# cleaning old traps



## YooperTroll (Sep 30, 2008)

i have a couple of old traps of my grandfather's that i would like to clean up for a wall display in my den...what's the best way to take the grime and rust off of them? 

thanks in advance.


----------



## Grayphase (May 11, 2010)

Boil in Lye or bury in black muck for a couple weeks


----------



## FREEPOP (Apr 11, 2002)

50/50 vinegar and water will remove the rust but it could reduce the value. Soak overnight or until you get the results you want. Rinse in a bucket of baking soda and water, then rinse with clean water.


----------



## YooperTroll (Sep 30, 2008)

FREEPOP said:


> 50/50 vinegar and water will remove the rust but it could reduce the value. Soak overnight or until you get the results you want. Rinse in a bucket of baking soda and water, then rinse with clean water.

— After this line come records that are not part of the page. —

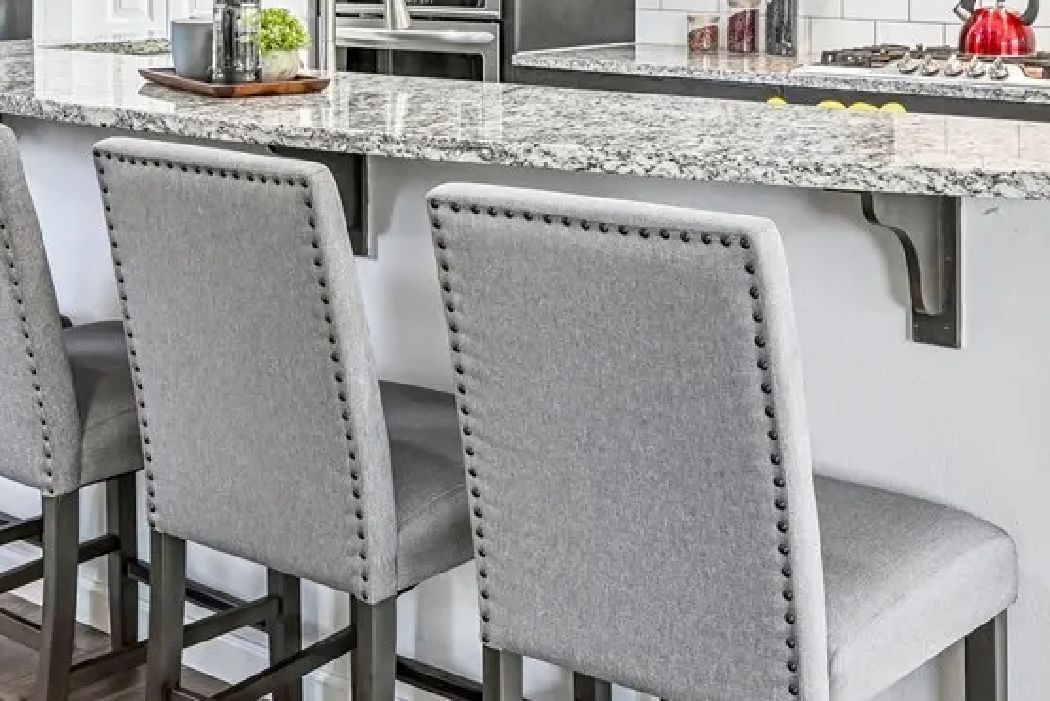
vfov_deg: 21.1
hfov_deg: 32.9
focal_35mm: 61
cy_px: -90
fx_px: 1780
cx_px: 477
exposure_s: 1/15
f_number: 8
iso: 400
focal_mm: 20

I'm not too worried about hurting the value (although I'm sure they're worth something), as they the sentimental value ensures I'll be keeping them. 

Thanks for the tips, guys.


----------



## anon21511 (Jan 13, 2006)

Since it sounds like you only want them for display purpose, have them bead blasted, then redyed. Shouldn't be hard to find someone close to you that can do one or both.


----------



## mwflint (May 13, 2010)

keep it simple

why not use a series of wire brushing and steel wool? then if showing off spray with some clear spray from aresol can?

just a thought...


----------



## Zofchak (Jan 10, 2003)

Work smarter, not harder. 

http://1bad6t.com/rust_removal.html


----------



## Rustyaxecamp (Mar 1, 2005)

Vinegar works great.

Soak overnight, hit it with a brush and rinse it off.

Be sure to re-dye or spray with clear paint or something as the bare metal will quickly rust again.


----------